What they got was weather wasn’t all hot or all cold. What they got was rain. The Piedmont Triad has experienced one of the wettest summers on record, with at least eight inches more than average in most areas. Every day, especially during the early part of the grow-in, Bryan Park watched the weather, hoping none of the worst storms would come and wash the bermudagrass away in its infancy.
“We were very fortunate,” Bryan Park General Manager Kyle Kolls says now. “There were days when there was some rain, and just some huge storms, around the area. But we were able to avoid those huge rains that wash those sprigs away. We hit that just right.”
Some storms brought down trees, but the bermudagrass held.
“We’d just wipe our brows and say, ‘Whew,’” Kolls says.
The other downside to the rain, of course, was that it kept players away from the Players Course – or any course in the region, for that matter. But there was just enough sun to keep the bermudagrass growing, and just enough cool weather to keep the bentgrass in good shape.
In August, the Players Course hosted the IZOD American Junior Golf Association championship. Two players shot 63s during the week, tying a course record.
“When players of any caliber are shooting those scores,” Smith says, “it tells me that the course is playing very well.”
Smith estimates that he and his staff used 2½ years’ worth of fertilizer on the Champions Course in six weeks this summer. But it worked. By mid-August, the course had grown enough that staff members announced the course would reopen to the public on Monday, August 19.
The weekend before that, they announced, they would open the course to a few of the course’s regular players and email club members. And the day before that, on Friday, August 16, two foursomes consisting of some of the most important participants in this conversion process would play ceremonial rounds to open it.
And that’s how Smith wound up in the fairway with that 9-iron. The other players in his group were Jim Melvin and Carole Bruce from the Bryan Foundation board, along with Melvin’s son, Jimbo.
Melvin and Bruce were among those who supported the conversion. Still Smith, the superintendent, had those sweaty palms as he stood in the fairway that day, hoping the board members would be pleased.
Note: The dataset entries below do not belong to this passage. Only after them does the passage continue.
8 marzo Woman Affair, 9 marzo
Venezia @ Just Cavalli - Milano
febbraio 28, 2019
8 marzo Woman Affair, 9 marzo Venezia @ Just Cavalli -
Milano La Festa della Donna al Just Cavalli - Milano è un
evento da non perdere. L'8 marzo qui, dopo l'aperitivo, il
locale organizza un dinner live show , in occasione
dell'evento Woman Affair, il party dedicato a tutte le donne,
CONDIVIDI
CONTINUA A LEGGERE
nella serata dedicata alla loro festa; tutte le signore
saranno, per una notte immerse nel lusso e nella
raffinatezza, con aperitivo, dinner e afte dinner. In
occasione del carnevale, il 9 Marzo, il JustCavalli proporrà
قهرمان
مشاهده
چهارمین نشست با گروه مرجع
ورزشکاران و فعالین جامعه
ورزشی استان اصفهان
He lofted the 9-iron in the air, and it landed on the surface with a hard plop. He’d made the first ball mark. Together, the foursome walked up to the green. And Smith searched for the mark. When he found it, it was only a small indention, maybe 50 percent of what you’d see from bentgrass this time of year. It was a sign of good, strong bermudagrass.
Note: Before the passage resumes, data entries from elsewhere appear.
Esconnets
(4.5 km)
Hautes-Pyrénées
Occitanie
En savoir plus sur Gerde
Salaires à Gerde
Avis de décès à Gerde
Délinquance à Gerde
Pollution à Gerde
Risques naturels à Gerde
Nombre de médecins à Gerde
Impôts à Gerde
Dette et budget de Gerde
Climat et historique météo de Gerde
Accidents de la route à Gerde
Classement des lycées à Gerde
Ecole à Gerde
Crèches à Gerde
The rest of the day, they played like they’d normally play. They talked about the speed of the putts and the straightness of the putts and everything about putting.
“We feel really good,” Smith said that afternoon, just after he got off the course. “But from my perspective, I would love it if people reserved their judgment on the greens until next year. Because they’re barely out of diapers.”
But when that first day was done, all reviews were positive. And then the key players went home, preparing to come back the next day for a soft opening to the public, to finally unveil these greens to some of Bryan Park’s most devoted golfers.
Of course, though, that Saturday it rained. It’s been that kind of summer.